The irony of American higher education is that those four years, the stated purpose of them, is to make sure that you have enough money never to have to live like that again in the course of your life. And if you follow most of your forbearers, that's the choice that you will make, but you do not have to do it. You can begin to figure out ways to build those same kind of strong connections and communities that you've felt here.

Ways in which this is beginning to happen in our culture… Having given you a lot of depressing statistics, I feel the need to give you a few hopeful ones. Look at what's happened in the last 20 years, the time which you've been alive, to the food economy in this nation. We discovered the idea that we like to be getting food from our neighbors. Farmers' markets have been the fastest growing part of our food economy, and it is now reached the point where the USDA said last year that for the first time in 150 years, there were more farms in America instead of fewer. That most deeply embedded American trend had actually bottomed out and reversed. We're beginning to really understand that those connections are so important, not only for ecological reasons. It's obviously better to have a five-mile tomato than a 2000-mile tomato, not only for culinary reasons. I traveled 2000 miles this week, I know how I feel; that's how the tomato feels also.

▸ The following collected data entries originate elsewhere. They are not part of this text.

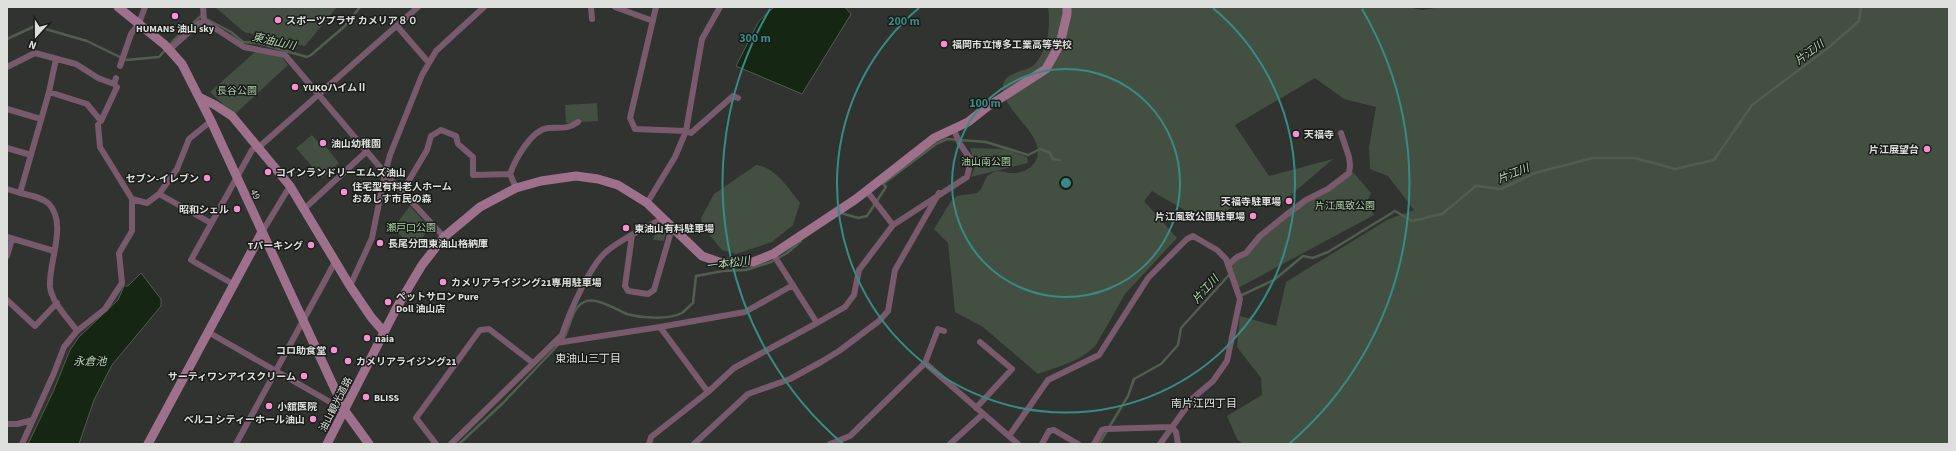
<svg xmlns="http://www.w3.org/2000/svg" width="1956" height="451" font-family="'Source Sans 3','Noto Sans JP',sans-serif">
<rect width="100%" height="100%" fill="#30332f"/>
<path fill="#435041" d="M215,7H337L305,46L244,32Z
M1048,7H1407L1423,10L1440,7H1949V444H1243L1237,439L1227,416L1262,395L1261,378L1237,347L1240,316L1276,326L1286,282L1387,220L1414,210L1388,176L1370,169L1369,147L1376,107L1344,99L1315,78L1235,125L1269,176L1333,159L1279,205L1258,194L1205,222L1152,191L1144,201L1177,238L1125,294L1096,345C1080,362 1059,366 1038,374L983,327L955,312L948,243L934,229L951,201L957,196L977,193L981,189L987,176C991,174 995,171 998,171C1002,171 1007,173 1011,173C1020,174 1032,169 1036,160C1048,135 1001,112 1003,86C1004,71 1027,72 1034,65C1048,51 1051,25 1048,7Z
M257,50L281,56L288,65L234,115L210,92Z
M597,103L598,121L566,123L565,105Z
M312,135L319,143L322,142L339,163L322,178L296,148Z
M970,148L1005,149L1027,157L1028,163L971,177L975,167Z
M756,165C775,167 789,189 800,203L793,225L772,242L736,254L722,250L702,226L701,218L714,194Z
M1353,172L1371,193L1367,202L1374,215L1238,288L1230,265L1286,217Z
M410,206L430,228L414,248L393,228Z
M663,223L668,225L664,241L653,240L655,230Z"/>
<path fill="#152613" stroke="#515e4f" d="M774,7H845L851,14L802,94L736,66L759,21Z
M141,273L161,299V306L112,365L94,400L79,444H28L53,392L70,350L79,337L118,300L124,286H128Z"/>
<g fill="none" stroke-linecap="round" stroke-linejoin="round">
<path stroke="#515e4f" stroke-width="2.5" d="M7,39L35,26L87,41L126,60L159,57L175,39L201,16L231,32L243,42L258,43L307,57L311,55L345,26L360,7
M841,213L858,218L867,216L886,187L883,184L936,144L947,139L986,142L1028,155L1040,149L1049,152L1053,159L1060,160
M1240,296L1274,280L1303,256L1313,258L1328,252L1395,211L1412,221L1442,214L1476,186L1501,189L1535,173L1593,158H1635L1675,169L1714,160L1752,105L1828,48L1859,21L1861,7
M562,341C571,329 570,309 584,302C596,296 616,310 627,314C641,318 669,320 682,313C686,310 689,306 693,303L696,276L723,271L746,270L771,262L787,253L801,241
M459,444L503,403L559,344
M1099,444L1128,396L1134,379L1161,364L1178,345L1181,328L1229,275"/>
<path stroke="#785a6c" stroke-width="6" d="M203,7L204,21
M591,7L592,19
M615,7L653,21
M656,7L630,118L635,129L686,131L691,133L733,96L738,98
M397,26L429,63
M169,50L198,24L204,21L244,47L285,55L385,173L444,237
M120,66L131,34L139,23L145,7
M7,67L35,53L76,64L98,78L114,84
M49,92L56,59
M7,109L41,119
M7,148L31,155
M516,188L510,174C515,160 531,130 548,128C562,127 566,130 578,122
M7,189L20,193
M866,190L893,225
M402,192L427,150L431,136L441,130L456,136L458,144L473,157V175L510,174
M159,194L211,223
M132,199L147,203L159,194L177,169L189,139L211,121
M647,203L675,157L686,131L702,39L720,7
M304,209L366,152
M262,232L290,186
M632,235L625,286L628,291L648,294L654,290L672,228
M7,237L54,251
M7,256L12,239
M1228,265L1237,257L1246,253L1260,236L1286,215L1306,200L1328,189L1349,173L1350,166L1349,157L1341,133
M233,284L191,260L252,150L259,147L418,7
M350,286L372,238L385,173L390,155L422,75L436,51L484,7
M7,300L35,326L57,303
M817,323L845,307L854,295L859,270L893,225L967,177L971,160L960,144L953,128
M660,327L745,312L793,285
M77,331L105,309L122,283L119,253L132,231V199L100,147L98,125
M944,331L938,329L925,363L1018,444
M208,332L344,410
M556,343L660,327L708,392
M976,408L1012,369L980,342
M7,424H17L33,420
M1009,436L1048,380L1099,355L1148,278L1187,239L1193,236L1217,250L1226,259L1240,299L1227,361L1213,381L1193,398L1160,444
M22,444L54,373L64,347L77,331C68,318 52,303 50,287C48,263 68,224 49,204C42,197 29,195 20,193L49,92L87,104L101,121L117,87L114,84L116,78
M236,444L335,262
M436,444L416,418L480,330L489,329L533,363
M451,444L562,335C569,313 590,265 607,251C624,237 645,228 664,218
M649,444L651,437L708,392L734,368L817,323L773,254
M694,444L748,394L790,379L821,362L839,351L879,321L888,311L895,270L939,193
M830,444L850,436L925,363
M950,444L983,414
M1042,444L1049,431L1054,430L1078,444
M1094,444L1102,430L1105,429L1172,427L1176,432L1178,444"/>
<path stroke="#9e708c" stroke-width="9" d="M118,7L165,45L182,64L211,121L345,411L369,444
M201,98L215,105L232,116L290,186L350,286L371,317L384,332
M148,444L262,232
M327,444L397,307L422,265L444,237L480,207L516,188L541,181L576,176L598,179L618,185L647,203L702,256L722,263L753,262L773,254L856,199L934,138L968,122L987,107L1046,69L1060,44L1067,14V7"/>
</g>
<g fill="none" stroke="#388b84" stroke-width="2">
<circle cx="1066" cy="183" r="114"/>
<path d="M1213 8A229 229 0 1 1 919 8"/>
<path d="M843 444A343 343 0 0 1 770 9M1362 9A343 343 0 0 1 1289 444"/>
</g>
<g fill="#f690d1" stroke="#191b19" stroke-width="1.5">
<circle cx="175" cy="16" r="4"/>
<circle cx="278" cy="20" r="4"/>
<circle cx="944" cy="44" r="4"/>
<circle cx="295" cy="87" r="4"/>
<circle cx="1296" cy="134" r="4"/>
<circle cx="323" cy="143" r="4"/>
<circle cx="1927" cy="149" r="4"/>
<circle cx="268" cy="172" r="4"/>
<circle cx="207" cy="178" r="4"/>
<circle cx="344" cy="192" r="4"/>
<circle cx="1289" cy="201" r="4"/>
<circle cx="237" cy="209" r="4"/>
<circle cx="1253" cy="216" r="4"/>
<circle cx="626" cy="228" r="4"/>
<circle cx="380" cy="243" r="4"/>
<circle cx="311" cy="245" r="4"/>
<circle cx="443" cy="282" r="4"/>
<circle cx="388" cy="302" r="4"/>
<circle cx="367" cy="338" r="4"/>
<circle cx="334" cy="350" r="4"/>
<circle cx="348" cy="361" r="4"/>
<circle cx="304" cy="376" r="4"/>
<circle cx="366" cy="397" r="4"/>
<circle cx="269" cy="406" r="4"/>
<circle cx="313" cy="419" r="4"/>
</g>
<g text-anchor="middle" stroke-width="3" stroke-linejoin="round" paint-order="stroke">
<g font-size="10" font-weight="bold" fill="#dddfdc" stroke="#191b19" text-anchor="start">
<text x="286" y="24">スポーツプラザ カメリア８０</text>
<text x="175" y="32" text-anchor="middle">HUMANS 油山 sky</text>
<text x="952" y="48">福岡市立博多工業高等学校</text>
<text x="303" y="91">YUKOハイムⅡ</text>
<text x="1304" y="138">天福寺</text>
<text x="331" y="147">油山幼稚園</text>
<text x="1919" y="153" text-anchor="end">片江展望台</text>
<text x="276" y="176">コインランドリーエムズ油山</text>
<text x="199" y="182" text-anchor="end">セブン-イレブン</text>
<text x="352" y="190">住宅型有料老人ホーム<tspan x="352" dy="12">おあしす市民の森</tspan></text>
<text x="1281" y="205" text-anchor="end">天福寺駐車場</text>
<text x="229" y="213" text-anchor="end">昭和シェル</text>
<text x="1245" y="220" text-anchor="end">片江風致公園駐車場</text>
<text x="634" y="232">東油山有料駐車場</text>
<text x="388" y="247">長尾分団東油山格納庫</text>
<text x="303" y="249" text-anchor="end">Tパーキング</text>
<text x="451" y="286">カメリアライジング21専用駐車場</text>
<text x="396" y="300">ペットサロン Pure<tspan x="396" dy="12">Doll 油山店</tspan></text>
<text x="375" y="342">naia</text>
<text x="326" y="354" text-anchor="end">コロ助食堂</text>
<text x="356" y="365">カメリアライジング21</text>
<text x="296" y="380" text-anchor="end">サーティワンアイスクリーム</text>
<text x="374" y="401">BLISS</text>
<text x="277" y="410">小舘医院</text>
<text x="305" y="423" text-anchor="end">ベルコ シティーホール油山</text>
</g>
<g font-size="10" fill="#abd1a5" stroke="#191b19">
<text x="237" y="94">長谷公園</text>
<text x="986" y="165">油山南公園</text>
<text x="1345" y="209">片江風致公園</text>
<text x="411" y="231">瀬戸口公園</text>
</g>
<g font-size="10" fill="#dddfdc" stroke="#191b19">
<text transform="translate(256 194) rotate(65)" y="4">49</text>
<text transform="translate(335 404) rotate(-63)" y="4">油山観光道路</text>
</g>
<g font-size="11" font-style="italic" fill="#b6dcb0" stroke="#191b19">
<text transform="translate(274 41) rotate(13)" y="4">東油山川</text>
<text transform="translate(1809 52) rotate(-37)" y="4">片江川</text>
<text transform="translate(1513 173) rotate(-22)" y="4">片江川</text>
<text transform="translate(728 263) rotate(-8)" y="4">一本松川</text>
<text transform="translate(1205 289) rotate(-48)" y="4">片江川</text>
<text x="90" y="365">永倉池</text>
</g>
<g font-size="11" fill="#dde1dc" stroke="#191b19">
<text x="588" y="362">東油山三丁目</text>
<text x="1204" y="407">南片江四丁目</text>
</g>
</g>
<circle cx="1066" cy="183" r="6" fill="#388b84" stroke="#191b19" stroke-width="2"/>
<g font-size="12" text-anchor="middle" font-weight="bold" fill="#388b84" stroke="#191b19" stroke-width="3" stroke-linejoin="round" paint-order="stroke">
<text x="904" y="25">200 m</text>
<text x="755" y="42">300 m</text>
<text x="985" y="107">100 m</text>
</g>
<rect width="1956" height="451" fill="none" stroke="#dddfdc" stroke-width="16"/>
<g transform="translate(36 36) rotate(201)" stroke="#191b19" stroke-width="3" paint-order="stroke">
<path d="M0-3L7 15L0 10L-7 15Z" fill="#dddfdc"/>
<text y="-6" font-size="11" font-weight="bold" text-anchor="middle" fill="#dddfdc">N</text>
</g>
</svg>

But most of all because it's a different experience. A pair of sociologists followed shoppers a few years ago, first around the supermarket and then around the farmer's market. You all have been to the supermarket, you know how it works. You walk in, you fall into a light fluorescent trance, you visit the stations of the cross around the outside of the supermarket, that is it. When they followed shoppers around the farmer's market, they had on average 10 times more conversations. Not 10 percent more, 10 times more. The only odd thing, of course, is that we've convinced ourselves we've come up with this brilliant new idea, the farmer's market is chic. And this is how all human beings shopped for food until 70 years ago and how 70 percent of the world still does. Of course we like it, it's who we are. We are social creatures.

But changes like this are still around the edges, not yet big enough to affect things like the concentration of carbon in the atmosphere. If we are to affect those things, in the short time physics and chemistry gives us to deal with them, then you will have to move more boldly and more swiftly. You will have to love your neighbors around the world and close to home. And you'll have to have to figure out how to put that into real practice, in politics and in your life, your daily life. Because it is what we do day to day that who determines who we are and not what we hear once in a great while from a pulpit.

To move that boldly and swiftly, is asking a great deal of you. You have been raised, and the reason you have gotten as far as you have is you have been raised, with the notion that individual success is the most important thing that there could be, the thing that will propel you forward, clearly, the thing that got you to Dartmouth in the first place. And so it is hard to tell you to think in some other way as well. I will therefore merely just suggest that there are other ways to measure your success. And I wish you great good luck in finding them. Thank you.